Updated

In an all-too-familiar drill, Floridians got out of town or boarded up their windows and stocked up on canned food Friday as Hurricane Ivan (search) threatened the state with its third thrashing in a month.

Business owners in the Florida Keys (search) faced another bad weekend as tourists and residents fleeing the storm crowded the lone highway that leads to the mainland.

Around the state, meanwhile, more than three-quarters of a million victims of last weekend's Hurricane Frances (search) were still without electricity in the almost 90-degree heat and high humidity, and thousands had to cope with sewage backups in Palm Beach County.

Ivan is expected to arrive in the Keys on Monday, exactly a month after Hurricane Charley (search) ripped across the state from the west. Fatigued residents covered windows with shutters and plywood.

"First it was Charley, then Frances, and it's like, 'Oh, please leave us alone. No more storms,"' Ruth Naset said as she closed her family's business on Duval Street, Key West's main drag.

Together, Charley and Frances killed at least 50 people in Florida and caused up to $20 billion in damage, making this season the state's worst since 1992. Florida has not been hit by three hurricanes in a single season since 1964.

Ivan, with winds of up to 145 mph Friday, left at least 33 people dead as it continued its march across the Caribbean. The hurricane, a Category 4 on a scale with 5 as the strongest, was expected to hit Jamaica late Friday or early Saturday, then Cuba and the Keys.

At 5 p.m., Ivan was centered about 80 miles southeast of Kingston, Jamaica, or about 630 miles southeast of Key West. It was moving northwest at 13 mph.

Across Florida, long lines reappeared at gas stations. Officials reassured residents that more than 1,000 tanker trucks were resupplying gas stations left dry when Floridians fled Frances last week. Shoppers descended on hardware stores and supermarkets to buy supplies, but many found empty shelves.

"I'm thinking of asking someone in New York to buy the generator and ship it down. I'll probably get one faster that way," said Vincent Giscombe of West Palm Beach, after a fruitless search of Home Depot stores.

Gov. Jeb Bush (search) said stores were working to restock their shelves and told people to buy enough food and water for two weeks. He urged evacuees to travel only as far as necessary to get out of flood zones.

Houses and stores in the Keys were boarded up as Monroe County officials urged the evacuation of the entire 100-mile chain of islands, which are highly vulnerable to storm surge because they barely rise out of the water. For the third time in a month, tourists were told to leave Thursday. The chain's 79,000 residents were told to leave by Friday, the first such evacuation in three years.

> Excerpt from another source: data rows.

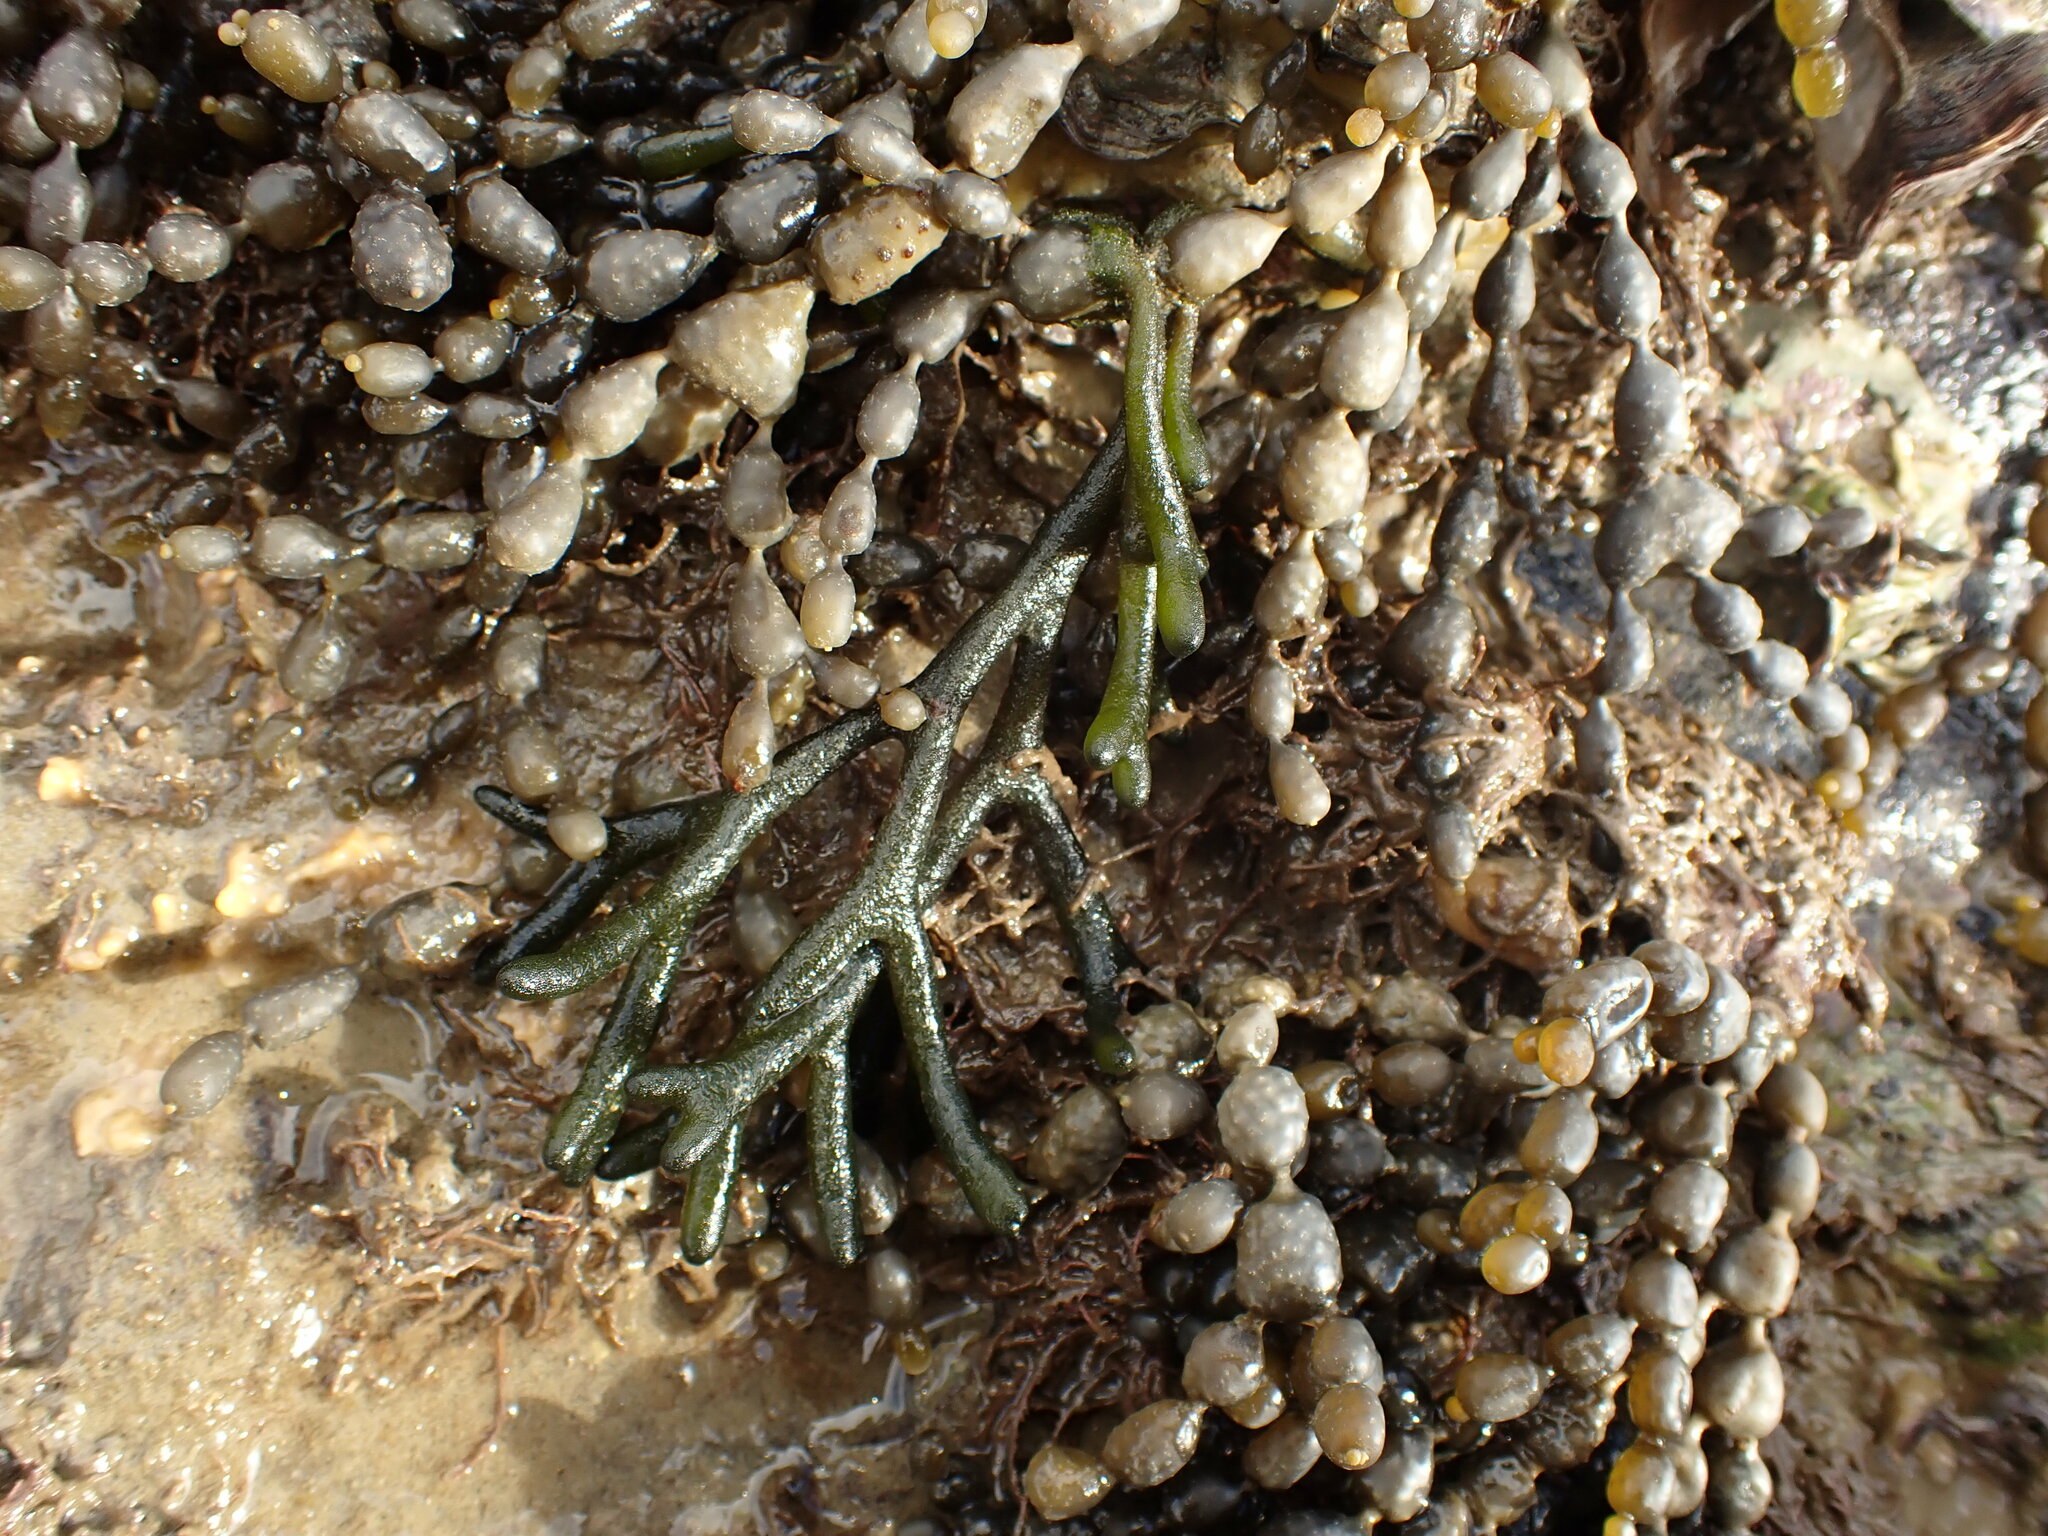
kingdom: Plantae
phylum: Chlorophyta
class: Ulvophyceae
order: Bryopsidales
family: Codiaceae
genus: Codium
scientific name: Codium fragile
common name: Dead man's fingers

The evacuations promised to deprive businesses of the tourism dollars that are the area's lifeblood. Florida's $50 billion-a-year tourism industry is already struggling to recover from Charley and Frances, which shut down theme parks and kept visitors away from beaches.

On Friday, sales at Millie's Sundries in Key West to drop from about $1,500 for a normal morning to about $300, clerk Jose Moya said.

"Charley hit and the season died," Moya said. "It's going to be a ghost town for the rest of summer — if we make it."

Lori Rheingold, 44, who was waiting to catch a Greyhound bus to Miami, said she had weathered every hurricane in Key West for the last 26 years, but the law of averages was starting to nag at her.

"You can only go so many years," she said. "Eventually Key West is not going to be so lucky."